* [WHAT YOU SHOULD DO]: Across the listing below, how many lines contain the string "CrtYd"? Only the number is needed.

Segment Open

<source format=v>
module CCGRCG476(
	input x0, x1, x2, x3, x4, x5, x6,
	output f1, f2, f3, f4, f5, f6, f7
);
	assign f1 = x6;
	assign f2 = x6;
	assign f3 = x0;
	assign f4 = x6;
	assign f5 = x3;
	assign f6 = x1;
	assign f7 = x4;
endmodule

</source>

Segment Closed
Segment Open

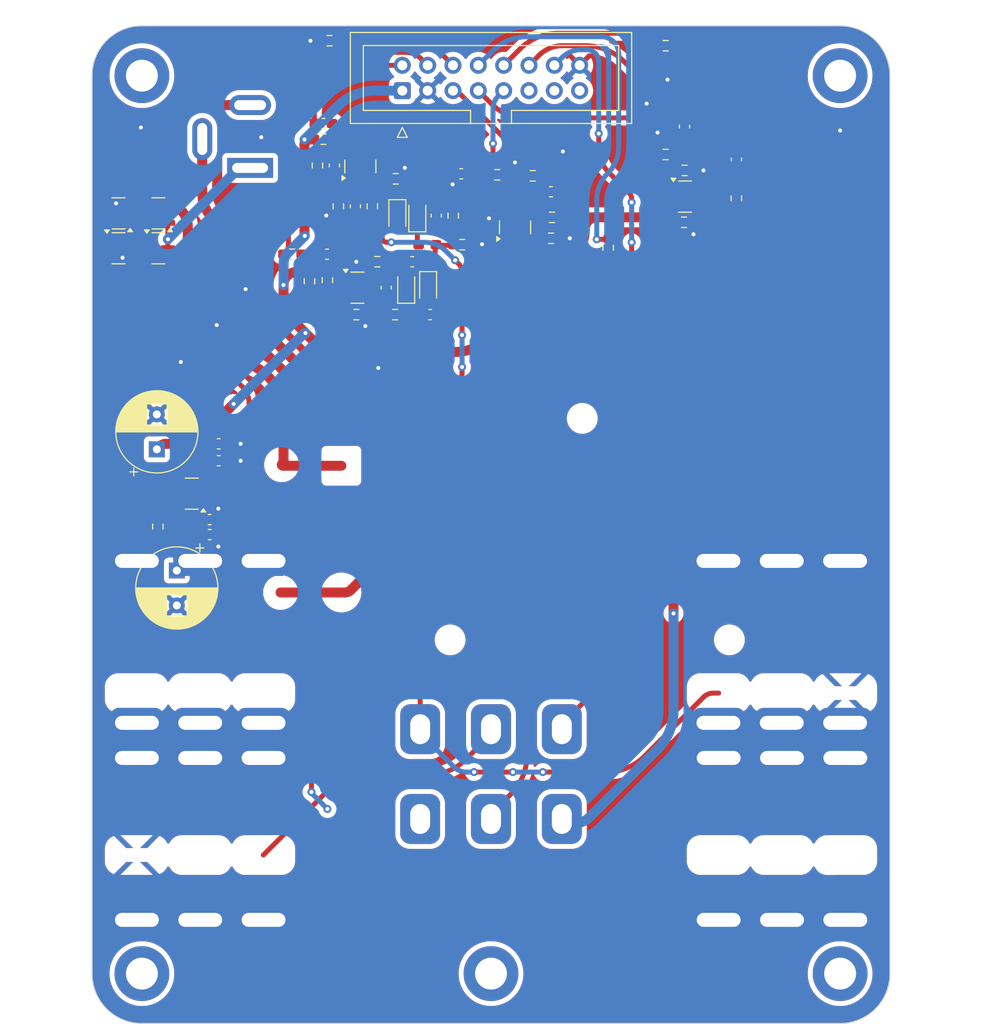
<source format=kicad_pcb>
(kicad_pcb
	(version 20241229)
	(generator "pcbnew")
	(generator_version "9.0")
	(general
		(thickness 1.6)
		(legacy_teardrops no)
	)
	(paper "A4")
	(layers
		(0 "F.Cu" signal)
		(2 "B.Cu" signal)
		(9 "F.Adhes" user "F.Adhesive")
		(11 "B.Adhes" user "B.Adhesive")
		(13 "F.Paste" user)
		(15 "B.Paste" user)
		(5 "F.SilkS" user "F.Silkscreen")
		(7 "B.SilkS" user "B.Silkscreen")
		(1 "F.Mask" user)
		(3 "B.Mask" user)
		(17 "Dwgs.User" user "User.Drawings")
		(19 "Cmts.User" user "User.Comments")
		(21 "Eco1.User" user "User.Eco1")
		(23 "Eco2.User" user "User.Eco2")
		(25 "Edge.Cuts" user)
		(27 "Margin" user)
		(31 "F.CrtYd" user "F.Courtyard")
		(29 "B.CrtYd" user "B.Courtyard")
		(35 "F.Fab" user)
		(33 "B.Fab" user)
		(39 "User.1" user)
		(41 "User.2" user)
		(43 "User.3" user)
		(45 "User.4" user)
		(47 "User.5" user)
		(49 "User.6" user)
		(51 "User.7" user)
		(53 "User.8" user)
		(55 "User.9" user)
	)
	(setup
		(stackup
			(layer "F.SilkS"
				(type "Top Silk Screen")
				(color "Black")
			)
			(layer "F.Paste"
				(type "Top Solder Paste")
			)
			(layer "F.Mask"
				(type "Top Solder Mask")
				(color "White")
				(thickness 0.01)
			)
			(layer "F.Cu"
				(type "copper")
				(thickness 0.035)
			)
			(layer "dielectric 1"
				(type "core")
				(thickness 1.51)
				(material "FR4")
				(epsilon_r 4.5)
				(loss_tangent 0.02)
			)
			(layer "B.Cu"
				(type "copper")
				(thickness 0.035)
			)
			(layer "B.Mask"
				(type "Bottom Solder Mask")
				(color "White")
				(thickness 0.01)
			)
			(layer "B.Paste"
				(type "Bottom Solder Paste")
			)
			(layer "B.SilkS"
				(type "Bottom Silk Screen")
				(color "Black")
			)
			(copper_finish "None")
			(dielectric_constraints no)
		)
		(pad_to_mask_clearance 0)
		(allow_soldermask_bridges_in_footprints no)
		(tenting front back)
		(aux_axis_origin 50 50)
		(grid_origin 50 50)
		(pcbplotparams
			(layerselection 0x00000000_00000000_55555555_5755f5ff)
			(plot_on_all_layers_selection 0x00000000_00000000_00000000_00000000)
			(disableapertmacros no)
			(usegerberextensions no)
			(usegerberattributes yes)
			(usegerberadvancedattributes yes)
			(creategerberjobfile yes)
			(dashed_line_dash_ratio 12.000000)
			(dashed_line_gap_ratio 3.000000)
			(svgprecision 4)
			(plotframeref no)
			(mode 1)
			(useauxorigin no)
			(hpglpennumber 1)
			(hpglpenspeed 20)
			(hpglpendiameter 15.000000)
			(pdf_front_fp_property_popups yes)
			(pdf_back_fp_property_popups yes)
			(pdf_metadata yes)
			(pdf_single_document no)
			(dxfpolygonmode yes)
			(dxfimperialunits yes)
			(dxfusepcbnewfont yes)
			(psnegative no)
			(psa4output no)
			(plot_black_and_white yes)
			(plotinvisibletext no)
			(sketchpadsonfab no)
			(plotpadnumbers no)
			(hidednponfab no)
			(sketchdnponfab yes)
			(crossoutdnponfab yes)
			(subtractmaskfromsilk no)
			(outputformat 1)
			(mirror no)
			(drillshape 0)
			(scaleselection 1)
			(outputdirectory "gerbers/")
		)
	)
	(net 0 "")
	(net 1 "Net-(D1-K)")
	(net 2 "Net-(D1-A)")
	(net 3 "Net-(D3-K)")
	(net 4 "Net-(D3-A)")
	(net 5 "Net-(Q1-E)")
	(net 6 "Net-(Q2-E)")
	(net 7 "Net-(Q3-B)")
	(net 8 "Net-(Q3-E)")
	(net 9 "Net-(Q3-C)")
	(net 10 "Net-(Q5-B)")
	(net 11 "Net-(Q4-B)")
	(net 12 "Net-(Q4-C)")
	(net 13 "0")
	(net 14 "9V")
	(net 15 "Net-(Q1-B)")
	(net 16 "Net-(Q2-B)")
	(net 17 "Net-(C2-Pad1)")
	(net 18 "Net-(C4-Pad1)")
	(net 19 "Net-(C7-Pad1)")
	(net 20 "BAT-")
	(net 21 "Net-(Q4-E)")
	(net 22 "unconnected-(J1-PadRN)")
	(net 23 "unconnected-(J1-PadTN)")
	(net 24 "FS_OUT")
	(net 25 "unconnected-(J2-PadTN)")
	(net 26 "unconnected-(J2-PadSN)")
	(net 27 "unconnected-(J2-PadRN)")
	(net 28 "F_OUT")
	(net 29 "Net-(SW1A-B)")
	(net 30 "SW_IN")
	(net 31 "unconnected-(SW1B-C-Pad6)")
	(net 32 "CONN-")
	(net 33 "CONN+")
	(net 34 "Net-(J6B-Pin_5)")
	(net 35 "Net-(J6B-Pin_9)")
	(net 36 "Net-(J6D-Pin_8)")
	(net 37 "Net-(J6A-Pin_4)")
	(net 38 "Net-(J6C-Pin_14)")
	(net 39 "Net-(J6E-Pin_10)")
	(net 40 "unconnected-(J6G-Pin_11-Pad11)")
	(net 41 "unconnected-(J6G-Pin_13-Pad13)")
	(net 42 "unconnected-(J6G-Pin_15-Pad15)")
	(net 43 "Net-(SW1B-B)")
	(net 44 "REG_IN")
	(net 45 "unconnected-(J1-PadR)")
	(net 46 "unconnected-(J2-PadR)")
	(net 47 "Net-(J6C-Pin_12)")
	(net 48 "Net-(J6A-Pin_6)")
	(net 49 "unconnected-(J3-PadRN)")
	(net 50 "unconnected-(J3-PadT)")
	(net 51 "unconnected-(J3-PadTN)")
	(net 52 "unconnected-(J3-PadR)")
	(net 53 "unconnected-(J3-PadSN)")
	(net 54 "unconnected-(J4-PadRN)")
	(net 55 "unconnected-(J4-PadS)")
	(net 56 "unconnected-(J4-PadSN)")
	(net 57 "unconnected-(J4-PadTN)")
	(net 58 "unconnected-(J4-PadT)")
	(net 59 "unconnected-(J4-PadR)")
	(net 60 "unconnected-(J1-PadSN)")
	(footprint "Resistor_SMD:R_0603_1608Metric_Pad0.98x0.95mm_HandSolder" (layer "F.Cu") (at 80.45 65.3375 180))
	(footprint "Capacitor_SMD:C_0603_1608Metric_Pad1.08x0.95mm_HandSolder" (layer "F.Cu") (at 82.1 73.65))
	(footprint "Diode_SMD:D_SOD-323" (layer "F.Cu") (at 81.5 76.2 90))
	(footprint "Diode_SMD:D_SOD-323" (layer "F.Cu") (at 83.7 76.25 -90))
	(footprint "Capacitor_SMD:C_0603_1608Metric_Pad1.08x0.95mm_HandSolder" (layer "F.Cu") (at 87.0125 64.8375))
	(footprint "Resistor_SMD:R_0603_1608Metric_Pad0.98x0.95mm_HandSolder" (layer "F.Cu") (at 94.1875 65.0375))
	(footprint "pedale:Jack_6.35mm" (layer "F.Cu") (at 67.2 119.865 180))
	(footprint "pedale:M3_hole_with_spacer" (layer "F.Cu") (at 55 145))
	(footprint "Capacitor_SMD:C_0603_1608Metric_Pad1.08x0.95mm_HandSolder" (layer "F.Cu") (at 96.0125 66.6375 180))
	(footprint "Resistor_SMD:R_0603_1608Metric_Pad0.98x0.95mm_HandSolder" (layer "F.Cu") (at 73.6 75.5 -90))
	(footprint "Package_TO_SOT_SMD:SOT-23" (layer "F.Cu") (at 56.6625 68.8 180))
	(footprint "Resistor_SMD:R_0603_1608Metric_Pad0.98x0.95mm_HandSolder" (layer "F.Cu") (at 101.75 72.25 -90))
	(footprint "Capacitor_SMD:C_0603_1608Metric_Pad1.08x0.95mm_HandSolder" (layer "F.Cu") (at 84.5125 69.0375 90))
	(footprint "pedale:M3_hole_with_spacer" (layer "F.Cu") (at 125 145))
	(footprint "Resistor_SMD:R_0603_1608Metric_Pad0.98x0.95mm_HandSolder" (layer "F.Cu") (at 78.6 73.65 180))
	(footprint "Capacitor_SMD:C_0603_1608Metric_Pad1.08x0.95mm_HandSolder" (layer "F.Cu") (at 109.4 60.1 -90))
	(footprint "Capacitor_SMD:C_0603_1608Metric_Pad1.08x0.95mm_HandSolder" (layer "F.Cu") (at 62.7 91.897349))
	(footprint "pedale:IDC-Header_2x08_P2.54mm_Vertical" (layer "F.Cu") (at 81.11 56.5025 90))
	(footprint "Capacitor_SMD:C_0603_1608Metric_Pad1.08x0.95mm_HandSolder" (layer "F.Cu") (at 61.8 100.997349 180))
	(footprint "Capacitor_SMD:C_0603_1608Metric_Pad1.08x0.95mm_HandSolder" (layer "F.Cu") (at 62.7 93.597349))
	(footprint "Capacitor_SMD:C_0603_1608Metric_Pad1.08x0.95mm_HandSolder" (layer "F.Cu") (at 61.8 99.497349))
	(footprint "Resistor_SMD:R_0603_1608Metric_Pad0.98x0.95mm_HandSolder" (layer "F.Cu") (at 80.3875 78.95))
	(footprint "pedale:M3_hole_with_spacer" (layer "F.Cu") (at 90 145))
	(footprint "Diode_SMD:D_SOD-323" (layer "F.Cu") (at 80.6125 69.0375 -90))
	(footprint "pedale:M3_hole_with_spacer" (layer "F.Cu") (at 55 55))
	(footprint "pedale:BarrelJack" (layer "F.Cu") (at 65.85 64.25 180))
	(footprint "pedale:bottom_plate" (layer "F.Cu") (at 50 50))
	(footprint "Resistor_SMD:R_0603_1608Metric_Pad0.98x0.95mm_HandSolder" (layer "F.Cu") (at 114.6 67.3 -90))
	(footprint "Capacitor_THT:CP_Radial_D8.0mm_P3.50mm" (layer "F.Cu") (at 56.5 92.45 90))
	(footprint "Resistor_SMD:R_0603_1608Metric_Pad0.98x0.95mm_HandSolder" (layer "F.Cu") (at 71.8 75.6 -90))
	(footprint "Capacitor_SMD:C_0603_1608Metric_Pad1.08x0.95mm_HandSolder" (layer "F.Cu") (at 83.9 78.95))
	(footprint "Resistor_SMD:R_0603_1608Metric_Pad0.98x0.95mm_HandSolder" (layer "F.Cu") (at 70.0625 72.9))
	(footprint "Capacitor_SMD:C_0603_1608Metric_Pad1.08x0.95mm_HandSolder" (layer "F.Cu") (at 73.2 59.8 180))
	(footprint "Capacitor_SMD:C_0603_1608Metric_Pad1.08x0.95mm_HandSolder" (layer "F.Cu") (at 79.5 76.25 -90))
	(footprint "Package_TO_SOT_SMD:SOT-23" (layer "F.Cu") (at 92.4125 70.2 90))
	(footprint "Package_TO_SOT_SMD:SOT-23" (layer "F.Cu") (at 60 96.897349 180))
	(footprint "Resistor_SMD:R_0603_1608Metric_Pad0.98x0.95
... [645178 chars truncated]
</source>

Segment Closed

* [ANSWER FOR THE TASK]: 2